_STORED DATA_
++++++
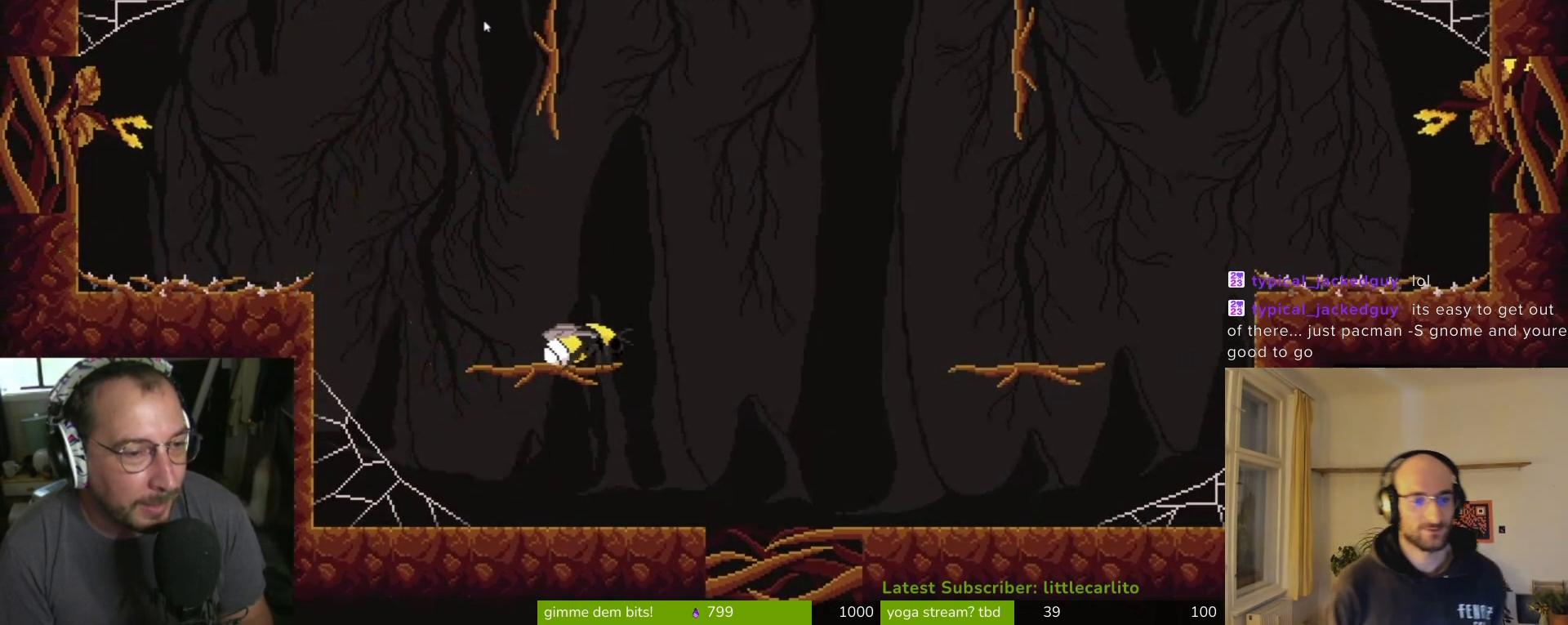
{"buttons": [], "left_stick": "left", "right_stick": "center", "events": [[100, "left_stick", "center"], [467, "left_stick", "left"]]}
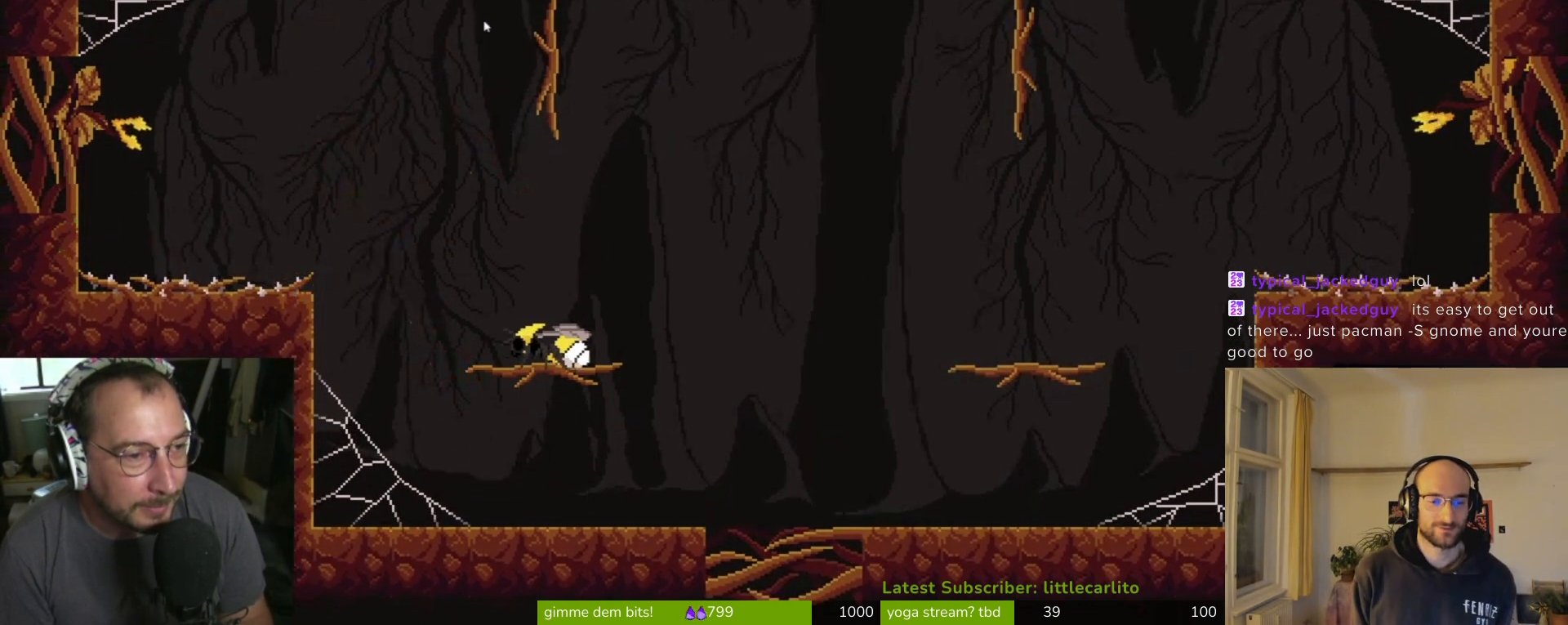
{"buttons": [], "left_stick": "center", "right_stick": "center", "events": [[133, "left_stick", "center"]]}
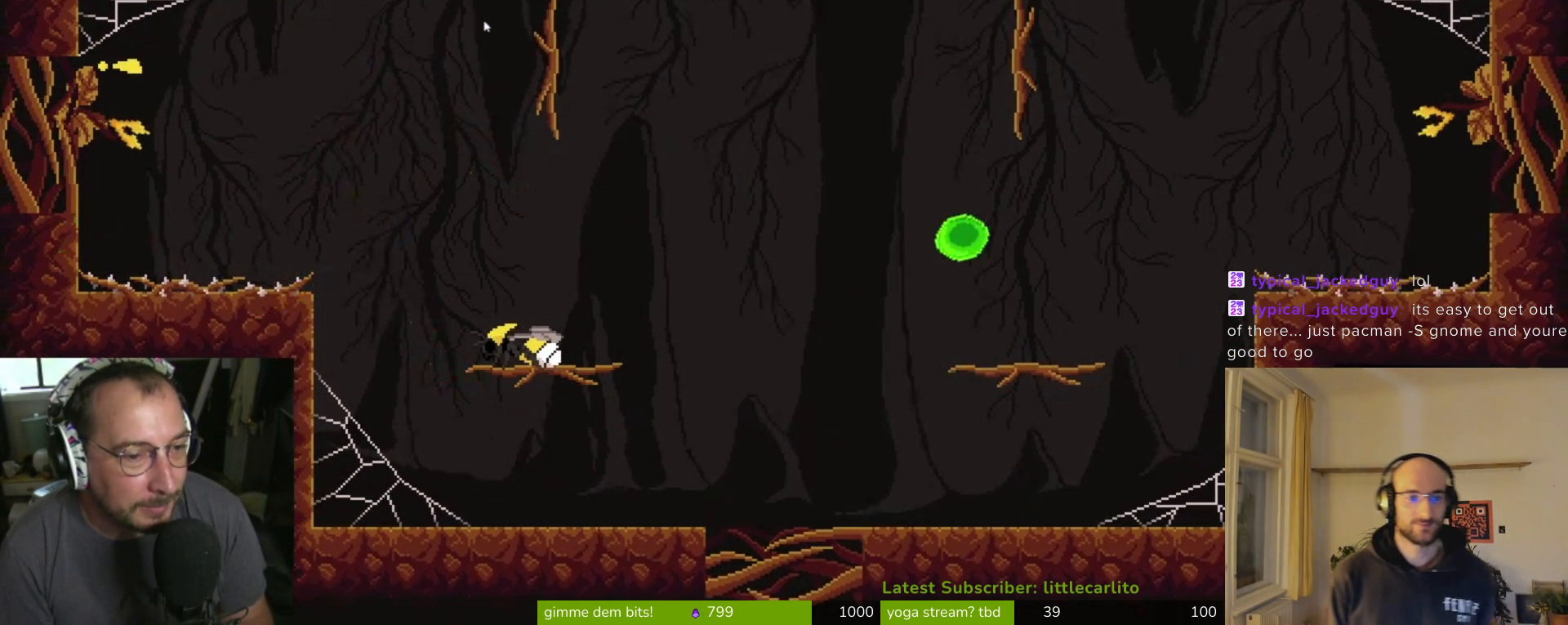
{"buttons": [], "left_stick": "center", "right_stick": "center", "events": [[200, "CROSS", "down"], [200, "left_stick", "left"], [267, "CROSS", "up"], [467, "left_stick", "center"]]}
++++++
_EXERCISE AIM_
Please repeat every line from the listing above exactly as it appears. Drop the pictures.

_SOLUTION FOR THIS EXERCISE_
{"buttons": [], "left_stick": "left", "right_stick": "center", "events": [[100, "left_stick", "center"], [467, "left_stick", "left"]]}
{"buttons": [], "left_stick": "center", "right_stick": "center", "events": [[133, "left_stick", "center"]]}
{"buttons": [], "left_stick": "center", "right_stick": "center", "events": [[200, "CROSS", "down"], [200, "left_stick", "left"], [267, "CROSS", "up"], [467, "left_stick", "center"]]}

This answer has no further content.